Description of the task. Images should be omitted while the rest of the data is duplicated exactly.

Data provided.
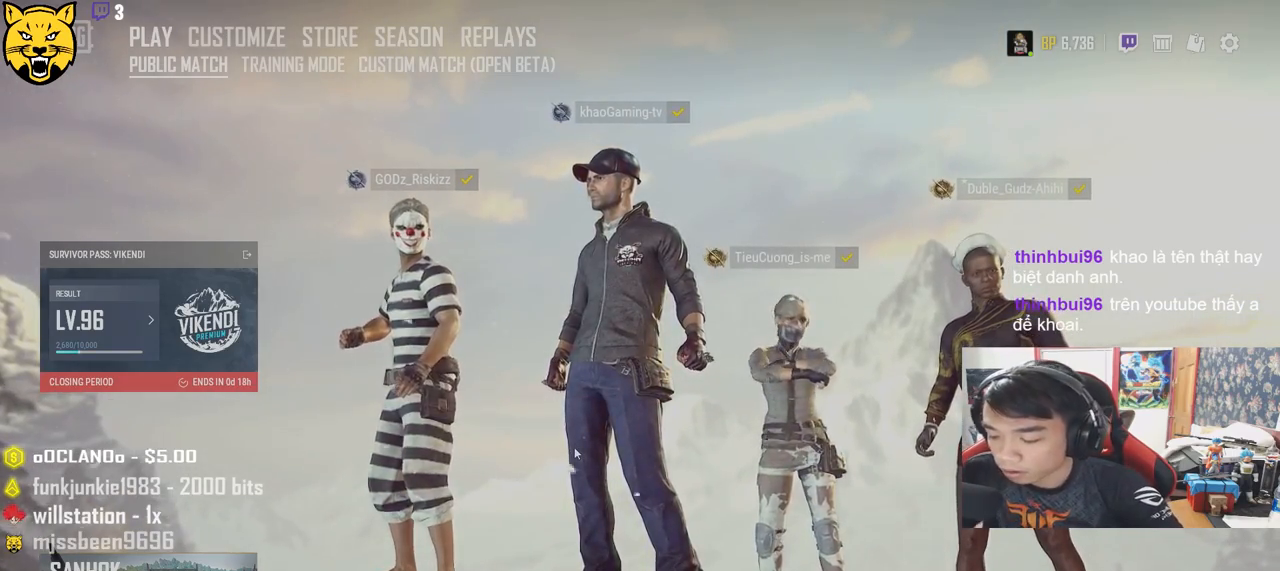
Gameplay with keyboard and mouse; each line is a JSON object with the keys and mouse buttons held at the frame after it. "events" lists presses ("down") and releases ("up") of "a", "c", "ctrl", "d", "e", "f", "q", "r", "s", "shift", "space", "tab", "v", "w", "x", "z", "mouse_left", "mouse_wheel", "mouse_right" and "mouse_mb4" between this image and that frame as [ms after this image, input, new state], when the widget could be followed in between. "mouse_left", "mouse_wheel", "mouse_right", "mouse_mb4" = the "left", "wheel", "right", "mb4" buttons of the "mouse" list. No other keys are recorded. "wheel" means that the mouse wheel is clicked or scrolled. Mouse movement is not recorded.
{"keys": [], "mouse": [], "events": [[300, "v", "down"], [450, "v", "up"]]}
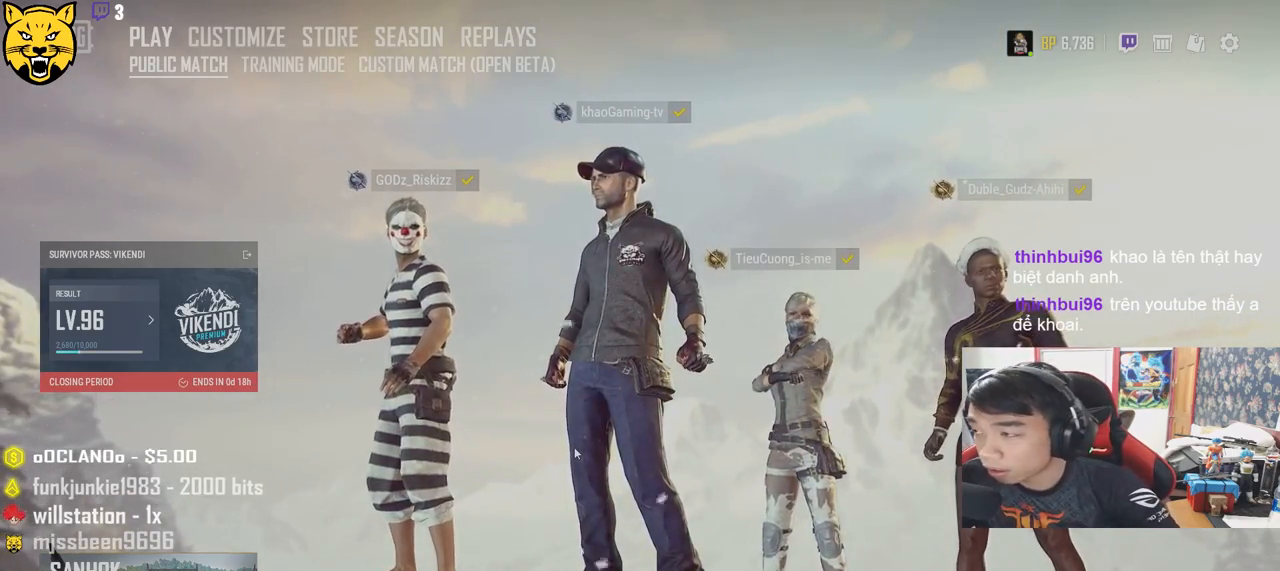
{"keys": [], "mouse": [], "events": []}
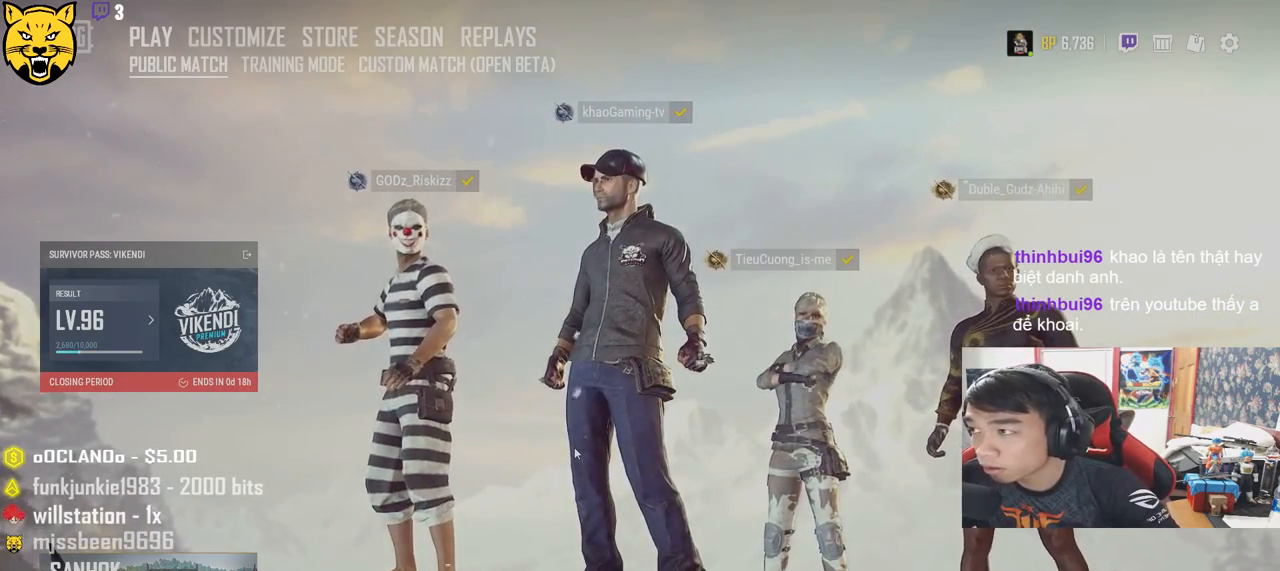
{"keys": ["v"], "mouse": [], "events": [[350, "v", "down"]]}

Answer box.
Gameplay with keyboard and mouse; each line is a JSON object with the keys and mouse buttons held at the frame after it. "events" lists presses ("down") and releases ("up") of "a", "c", "ctrl", "d", "e", "f", "q", "r", "s", "shift", "space", "tab", "v", "w", "x", "z", "mouse_left", "mouse_wheel", "mouse_right" and "mouse_mb4" between this image and that frame as [ms after this image, input, new state], when the widget could be followed in between. "mouse_left", "mouse_wheel", "mouse_right", "mouse_mb4" = the "left", "wheel", "right", "mb4" buttons of the "mouse" list. No other keys are recorded. "wheel" means that the mouse wheel is clicked or scrolled. Mouse movement is not recorded.
{"keys": [], "mouse": [], "events": [[300, "v", "down"], [450, "v", "up"]]}
{"keys": [], "mouse": [], "events": []}
{"keys": ["v"], "mouse": [], "events": [[350, "v", "down"]]}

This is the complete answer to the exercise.